(Page extract)

# Winter Slingshot...



## torsten (Feb 9, 2010)

Started to make this shooter in the last winter, finished it in spring - and post it now in summer...
Frame is Medang (3D-effects), Karelian masur birch as palmswell and a piece of Amboyna on the end of the handle.























Hope you like it!

Best regards
Torsten


----------



## Rayshot (Feb 1, 2010)

How could we not like it??

It's another gorgeous catty!


----------



## harson (Oct 21, 2011)

LIKE IT !, i love it , amazing work.


----------



## akmslingshots (Mar 2, 2012)

your sculpting and woodworking skills are amazing Torsten


----------



## DukaThe (Apr 9, 2011)

Torsten, sehr wunderbar. Diese Schleuder ist ausgezeichnet. Noch einer Kunstwerk. Ich bewundere dich








P.S.

(End Page extract)
(Extracted entries)

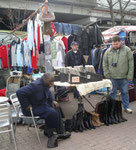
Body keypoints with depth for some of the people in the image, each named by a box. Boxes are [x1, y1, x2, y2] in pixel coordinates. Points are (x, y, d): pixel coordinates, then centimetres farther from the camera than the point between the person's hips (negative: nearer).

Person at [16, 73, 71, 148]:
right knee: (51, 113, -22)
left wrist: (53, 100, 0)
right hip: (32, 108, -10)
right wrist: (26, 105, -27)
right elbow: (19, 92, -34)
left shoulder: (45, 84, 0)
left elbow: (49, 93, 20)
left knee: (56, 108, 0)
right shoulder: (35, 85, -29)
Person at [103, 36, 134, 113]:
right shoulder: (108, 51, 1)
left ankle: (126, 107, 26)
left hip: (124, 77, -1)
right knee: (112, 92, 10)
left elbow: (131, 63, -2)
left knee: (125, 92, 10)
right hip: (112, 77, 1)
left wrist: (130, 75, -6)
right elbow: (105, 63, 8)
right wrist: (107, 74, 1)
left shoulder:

(End Extracted entries)

Copy the winter slingshot thread starting with "## torsten (Feb" and going on through "of the handle.", and rename "Medang" to "Padauk" wherever it occurs.

Answer for the task.
## torsten (Feb 9, 2010)

Started to make this shooter in the last winter, finished it in spring - and post it now in summer...
Frame is Padauk (3D-effects), Karelian masur birch as palmswell and a piece of Amboyna on the end of the handle.